Aiming at the design of a self-learning control method of launch vehicle vertical recovery based on deep reinforcement learning, this paper adopts neural network architecture search and Bayesian hyperparameter optimization technology to achieve the automatic design and optimization of deep network and reinforcement learning hyperparameters. The multi-objective particle swarm optimization algorithm is used to achieve the automatic search of the network structure. The lightweight design of the search space reduces the complexity of the optimal network structure, improves the control precision of the recovery control network, and enhances the rapidity and robustness of the algorithm.
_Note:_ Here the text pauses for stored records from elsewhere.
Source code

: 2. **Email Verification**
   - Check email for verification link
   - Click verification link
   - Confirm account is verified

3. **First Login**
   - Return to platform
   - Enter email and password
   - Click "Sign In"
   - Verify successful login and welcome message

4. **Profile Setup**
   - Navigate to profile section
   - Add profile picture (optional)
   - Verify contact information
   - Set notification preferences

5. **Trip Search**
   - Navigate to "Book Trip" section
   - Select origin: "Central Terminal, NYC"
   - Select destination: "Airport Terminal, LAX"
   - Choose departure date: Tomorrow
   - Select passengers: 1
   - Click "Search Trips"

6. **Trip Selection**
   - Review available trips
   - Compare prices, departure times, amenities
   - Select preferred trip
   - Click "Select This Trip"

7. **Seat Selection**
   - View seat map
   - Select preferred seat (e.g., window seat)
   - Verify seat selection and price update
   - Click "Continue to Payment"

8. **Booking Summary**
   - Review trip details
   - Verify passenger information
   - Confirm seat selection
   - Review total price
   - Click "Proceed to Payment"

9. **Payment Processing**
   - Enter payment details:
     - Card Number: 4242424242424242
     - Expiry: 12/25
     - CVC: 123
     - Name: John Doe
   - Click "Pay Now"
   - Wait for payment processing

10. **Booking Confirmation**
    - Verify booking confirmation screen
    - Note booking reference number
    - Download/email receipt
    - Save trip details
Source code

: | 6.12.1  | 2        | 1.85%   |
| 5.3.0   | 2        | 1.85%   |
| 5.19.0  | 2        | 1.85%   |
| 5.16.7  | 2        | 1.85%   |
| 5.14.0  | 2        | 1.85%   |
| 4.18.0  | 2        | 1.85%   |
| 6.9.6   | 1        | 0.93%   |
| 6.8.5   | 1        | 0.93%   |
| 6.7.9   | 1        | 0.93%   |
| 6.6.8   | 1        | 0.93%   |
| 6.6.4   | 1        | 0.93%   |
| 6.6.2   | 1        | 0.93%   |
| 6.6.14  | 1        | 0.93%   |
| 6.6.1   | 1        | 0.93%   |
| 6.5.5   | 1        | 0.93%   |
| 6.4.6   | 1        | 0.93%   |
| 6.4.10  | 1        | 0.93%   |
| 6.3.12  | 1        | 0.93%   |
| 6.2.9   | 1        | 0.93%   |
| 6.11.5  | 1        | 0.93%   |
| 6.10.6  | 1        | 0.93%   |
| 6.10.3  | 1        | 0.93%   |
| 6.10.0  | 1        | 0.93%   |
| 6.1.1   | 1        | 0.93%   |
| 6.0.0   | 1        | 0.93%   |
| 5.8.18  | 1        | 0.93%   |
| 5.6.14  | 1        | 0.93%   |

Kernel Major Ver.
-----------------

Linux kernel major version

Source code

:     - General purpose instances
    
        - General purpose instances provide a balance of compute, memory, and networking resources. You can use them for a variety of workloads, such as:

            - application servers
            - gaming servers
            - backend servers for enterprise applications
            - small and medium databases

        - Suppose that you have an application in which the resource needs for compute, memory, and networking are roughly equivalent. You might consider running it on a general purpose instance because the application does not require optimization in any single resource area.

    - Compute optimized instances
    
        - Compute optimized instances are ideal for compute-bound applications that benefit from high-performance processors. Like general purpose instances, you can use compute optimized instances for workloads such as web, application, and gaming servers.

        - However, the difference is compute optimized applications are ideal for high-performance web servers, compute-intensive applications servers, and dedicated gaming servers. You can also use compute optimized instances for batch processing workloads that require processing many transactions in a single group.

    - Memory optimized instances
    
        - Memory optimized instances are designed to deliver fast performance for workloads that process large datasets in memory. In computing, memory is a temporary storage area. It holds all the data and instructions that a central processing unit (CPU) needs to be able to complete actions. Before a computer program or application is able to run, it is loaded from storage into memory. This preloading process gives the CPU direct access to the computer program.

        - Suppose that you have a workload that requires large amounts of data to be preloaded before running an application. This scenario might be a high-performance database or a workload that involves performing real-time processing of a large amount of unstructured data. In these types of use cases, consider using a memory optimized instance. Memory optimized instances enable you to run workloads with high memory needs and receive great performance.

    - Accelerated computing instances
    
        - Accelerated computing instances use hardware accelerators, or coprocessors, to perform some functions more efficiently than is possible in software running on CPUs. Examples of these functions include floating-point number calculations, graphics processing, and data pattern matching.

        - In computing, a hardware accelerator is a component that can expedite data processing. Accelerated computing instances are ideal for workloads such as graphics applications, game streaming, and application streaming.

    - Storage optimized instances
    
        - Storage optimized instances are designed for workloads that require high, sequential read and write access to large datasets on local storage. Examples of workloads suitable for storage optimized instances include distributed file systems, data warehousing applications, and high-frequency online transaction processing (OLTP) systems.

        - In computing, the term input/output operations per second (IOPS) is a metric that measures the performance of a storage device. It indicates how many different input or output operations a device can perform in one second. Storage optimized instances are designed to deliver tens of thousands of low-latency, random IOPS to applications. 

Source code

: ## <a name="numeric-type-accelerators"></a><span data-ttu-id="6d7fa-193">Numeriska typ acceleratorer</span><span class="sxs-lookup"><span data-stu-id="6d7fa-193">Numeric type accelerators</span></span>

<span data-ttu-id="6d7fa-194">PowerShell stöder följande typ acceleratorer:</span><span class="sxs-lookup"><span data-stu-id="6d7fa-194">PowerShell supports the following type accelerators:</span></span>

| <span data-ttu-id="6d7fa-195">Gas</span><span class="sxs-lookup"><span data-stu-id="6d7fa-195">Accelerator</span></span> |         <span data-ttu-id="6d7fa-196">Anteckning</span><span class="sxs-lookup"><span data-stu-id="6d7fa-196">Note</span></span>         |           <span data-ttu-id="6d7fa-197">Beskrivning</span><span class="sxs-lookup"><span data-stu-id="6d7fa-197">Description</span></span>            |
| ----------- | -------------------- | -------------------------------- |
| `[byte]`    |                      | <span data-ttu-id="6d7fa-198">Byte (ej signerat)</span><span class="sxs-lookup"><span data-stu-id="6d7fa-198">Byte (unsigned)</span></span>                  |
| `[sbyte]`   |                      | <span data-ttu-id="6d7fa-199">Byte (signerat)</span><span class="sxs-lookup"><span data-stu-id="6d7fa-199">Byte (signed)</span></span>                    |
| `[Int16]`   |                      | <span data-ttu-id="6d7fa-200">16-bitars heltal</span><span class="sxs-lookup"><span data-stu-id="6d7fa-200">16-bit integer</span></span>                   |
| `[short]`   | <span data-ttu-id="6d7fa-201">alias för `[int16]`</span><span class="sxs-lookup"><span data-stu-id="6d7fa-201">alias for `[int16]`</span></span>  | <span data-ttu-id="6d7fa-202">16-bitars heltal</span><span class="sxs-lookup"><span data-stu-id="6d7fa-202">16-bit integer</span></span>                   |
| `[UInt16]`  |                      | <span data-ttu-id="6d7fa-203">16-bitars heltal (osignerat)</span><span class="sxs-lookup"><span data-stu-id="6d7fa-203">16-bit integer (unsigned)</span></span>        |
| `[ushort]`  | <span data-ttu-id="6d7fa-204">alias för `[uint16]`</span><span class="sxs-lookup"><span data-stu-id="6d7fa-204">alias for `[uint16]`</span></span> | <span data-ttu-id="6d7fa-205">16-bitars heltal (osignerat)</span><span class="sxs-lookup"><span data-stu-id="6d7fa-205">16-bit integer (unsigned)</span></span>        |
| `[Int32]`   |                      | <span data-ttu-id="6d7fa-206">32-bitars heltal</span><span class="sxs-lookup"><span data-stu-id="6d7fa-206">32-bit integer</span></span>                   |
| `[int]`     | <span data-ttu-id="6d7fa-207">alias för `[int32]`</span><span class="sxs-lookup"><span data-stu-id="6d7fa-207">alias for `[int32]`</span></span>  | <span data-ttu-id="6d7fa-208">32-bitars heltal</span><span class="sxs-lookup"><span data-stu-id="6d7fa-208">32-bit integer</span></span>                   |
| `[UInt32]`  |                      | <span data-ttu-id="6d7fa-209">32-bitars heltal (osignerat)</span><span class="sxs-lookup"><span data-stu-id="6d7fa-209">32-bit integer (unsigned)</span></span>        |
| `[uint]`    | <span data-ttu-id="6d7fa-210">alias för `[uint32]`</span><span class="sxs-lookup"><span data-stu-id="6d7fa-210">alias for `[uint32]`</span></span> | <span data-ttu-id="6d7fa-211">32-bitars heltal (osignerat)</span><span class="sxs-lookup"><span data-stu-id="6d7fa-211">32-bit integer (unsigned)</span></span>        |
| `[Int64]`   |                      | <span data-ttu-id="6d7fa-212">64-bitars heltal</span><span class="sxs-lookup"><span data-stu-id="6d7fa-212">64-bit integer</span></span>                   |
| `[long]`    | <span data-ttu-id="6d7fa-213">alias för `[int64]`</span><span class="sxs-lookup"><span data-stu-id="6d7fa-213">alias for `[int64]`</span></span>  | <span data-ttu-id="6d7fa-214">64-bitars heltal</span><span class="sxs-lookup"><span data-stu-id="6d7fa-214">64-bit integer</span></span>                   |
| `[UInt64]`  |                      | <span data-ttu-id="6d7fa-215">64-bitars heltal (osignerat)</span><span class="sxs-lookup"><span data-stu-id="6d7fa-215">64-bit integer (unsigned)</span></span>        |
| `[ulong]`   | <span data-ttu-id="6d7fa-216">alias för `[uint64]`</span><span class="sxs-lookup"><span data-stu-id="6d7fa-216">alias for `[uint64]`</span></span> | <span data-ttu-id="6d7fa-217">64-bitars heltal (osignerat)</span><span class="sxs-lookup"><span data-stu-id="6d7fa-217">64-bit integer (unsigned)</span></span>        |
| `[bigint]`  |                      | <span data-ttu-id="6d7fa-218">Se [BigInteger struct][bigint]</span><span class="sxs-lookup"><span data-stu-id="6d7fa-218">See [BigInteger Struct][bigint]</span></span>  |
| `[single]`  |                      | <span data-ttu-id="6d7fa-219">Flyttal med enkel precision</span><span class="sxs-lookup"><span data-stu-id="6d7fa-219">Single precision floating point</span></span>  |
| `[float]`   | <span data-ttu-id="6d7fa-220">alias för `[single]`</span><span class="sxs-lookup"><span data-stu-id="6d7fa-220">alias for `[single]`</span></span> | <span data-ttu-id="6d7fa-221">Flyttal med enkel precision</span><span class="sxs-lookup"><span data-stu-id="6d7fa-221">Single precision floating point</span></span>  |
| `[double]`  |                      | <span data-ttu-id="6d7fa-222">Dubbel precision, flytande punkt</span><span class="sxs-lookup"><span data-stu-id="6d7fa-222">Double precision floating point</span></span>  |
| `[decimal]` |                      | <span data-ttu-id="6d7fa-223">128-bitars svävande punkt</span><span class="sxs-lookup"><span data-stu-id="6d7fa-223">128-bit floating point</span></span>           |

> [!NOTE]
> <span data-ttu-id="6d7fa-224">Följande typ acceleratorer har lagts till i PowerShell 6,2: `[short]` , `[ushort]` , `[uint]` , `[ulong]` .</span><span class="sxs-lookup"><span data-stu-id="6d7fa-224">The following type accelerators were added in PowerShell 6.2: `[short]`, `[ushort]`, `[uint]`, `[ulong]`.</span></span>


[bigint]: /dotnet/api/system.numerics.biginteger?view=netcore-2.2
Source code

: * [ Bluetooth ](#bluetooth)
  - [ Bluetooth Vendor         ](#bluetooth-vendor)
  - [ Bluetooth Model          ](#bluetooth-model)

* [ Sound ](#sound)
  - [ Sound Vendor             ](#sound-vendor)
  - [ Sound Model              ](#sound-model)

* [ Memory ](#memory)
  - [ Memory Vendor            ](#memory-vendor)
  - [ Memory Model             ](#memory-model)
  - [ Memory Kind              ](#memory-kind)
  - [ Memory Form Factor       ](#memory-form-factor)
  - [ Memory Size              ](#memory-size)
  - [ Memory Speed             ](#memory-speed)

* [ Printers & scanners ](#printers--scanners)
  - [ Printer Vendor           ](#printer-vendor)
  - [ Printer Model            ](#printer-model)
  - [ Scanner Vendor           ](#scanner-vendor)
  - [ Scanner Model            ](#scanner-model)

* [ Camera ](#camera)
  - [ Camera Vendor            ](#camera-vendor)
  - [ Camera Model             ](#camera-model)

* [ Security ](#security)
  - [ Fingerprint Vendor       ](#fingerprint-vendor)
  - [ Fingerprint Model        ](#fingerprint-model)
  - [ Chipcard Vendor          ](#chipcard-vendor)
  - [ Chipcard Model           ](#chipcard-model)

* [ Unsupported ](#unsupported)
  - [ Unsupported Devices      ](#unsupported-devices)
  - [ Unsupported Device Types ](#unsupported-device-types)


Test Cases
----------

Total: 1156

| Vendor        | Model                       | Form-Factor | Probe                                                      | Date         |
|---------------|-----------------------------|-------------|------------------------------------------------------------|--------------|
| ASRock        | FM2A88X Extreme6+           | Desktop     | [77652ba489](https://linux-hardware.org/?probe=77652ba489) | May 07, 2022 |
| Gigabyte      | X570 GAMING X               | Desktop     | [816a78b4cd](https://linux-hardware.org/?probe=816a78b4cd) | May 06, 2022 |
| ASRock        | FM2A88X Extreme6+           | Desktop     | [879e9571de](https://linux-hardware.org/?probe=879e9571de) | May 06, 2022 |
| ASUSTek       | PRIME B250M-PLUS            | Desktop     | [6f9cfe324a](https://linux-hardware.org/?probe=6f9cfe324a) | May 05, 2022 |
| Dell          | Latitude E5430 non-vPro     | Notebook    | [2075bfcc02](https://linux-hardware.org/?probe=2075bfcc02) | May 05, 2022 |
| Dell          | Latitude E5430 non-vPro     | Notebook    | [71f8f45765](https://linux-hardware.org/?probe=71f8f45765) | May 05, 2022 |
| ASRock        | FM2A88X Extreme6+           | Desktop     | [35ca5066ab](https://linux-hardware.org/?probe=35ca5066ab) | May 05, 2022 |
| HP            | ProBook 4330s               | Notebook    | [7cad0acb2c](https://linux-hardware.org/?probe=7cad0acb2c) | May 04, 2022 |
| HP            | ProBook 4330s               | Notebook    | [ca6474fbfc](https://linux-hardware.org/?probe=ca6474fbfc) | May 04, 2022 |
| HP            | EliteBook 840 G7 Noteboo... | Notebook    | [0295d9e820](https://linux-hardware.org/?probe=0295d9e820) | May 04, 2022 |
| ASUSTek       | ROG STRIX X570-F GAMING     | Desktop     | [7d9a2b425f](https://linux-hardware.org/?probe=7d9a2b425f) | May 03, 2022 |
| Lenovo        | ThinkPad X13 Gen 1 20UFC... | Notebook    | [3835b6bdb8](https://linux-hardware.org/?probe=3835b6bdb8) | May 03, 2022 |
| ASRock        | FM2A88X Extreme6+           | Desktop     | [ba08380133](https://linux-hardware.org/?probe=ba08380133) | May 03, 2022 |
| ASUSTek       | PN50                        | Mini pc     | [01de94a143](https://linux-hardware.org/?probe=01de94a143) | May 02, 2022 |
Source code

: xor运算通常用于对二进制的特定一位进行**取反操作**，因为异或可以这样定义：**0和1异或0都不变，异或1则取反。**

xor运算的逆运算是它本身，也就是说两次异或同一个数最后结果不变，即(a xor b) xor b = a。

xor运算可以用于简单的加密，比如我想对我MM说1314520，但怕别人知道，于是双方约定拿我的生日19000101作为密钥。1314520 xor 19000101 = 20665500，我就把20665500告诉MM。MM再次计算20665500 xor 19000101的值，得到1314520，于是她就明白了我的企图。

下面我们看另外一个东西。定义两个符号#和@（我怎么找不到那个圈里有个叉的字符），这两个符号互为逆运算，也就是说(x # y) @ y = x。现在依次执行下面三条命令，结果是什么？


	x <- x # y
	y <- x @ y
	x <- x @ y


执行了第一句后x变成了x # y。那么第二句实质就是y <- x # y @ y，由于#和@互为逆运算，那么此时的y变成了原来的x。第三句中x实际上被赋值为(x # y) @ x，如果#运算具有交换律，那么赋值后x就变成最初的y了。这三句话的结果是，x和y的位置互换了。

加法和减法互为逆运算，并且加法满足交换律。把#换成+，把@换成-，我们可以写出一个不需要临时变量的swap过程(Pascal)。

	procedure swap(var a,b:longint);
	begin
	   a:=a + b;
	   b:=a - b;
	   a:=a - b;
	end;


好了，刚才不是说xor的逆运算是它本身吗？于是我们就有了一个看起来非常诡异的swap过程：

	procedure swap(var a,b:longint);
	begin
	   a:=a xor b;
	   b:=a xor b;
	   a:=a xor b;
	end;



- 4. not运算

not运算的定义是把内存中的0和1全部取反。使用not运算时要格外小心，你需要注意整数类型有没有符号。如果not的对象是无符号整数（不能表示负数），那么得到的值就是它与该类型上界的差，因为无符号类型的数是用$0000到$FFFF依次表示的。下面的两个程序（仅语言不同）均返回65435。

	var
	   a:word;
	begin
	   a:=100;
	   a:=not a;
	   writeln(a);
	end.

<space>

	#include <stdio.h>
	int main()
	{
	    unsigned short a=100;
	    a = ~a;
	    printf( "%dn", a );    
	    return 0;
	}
Through interaction with the simulation environment of the descent stage of the launch vehicle, it was verified that the control network trained by the method proposed in this paper could successfully land the launch vehicle, and under the effect of model parameter deviation and wind field interference, it had strong adaptability, improved the generalization ability of the control network, and the output speed of the control command met the online deployment capability. It has a certain application value to the intelligent recovery of launch vehicles.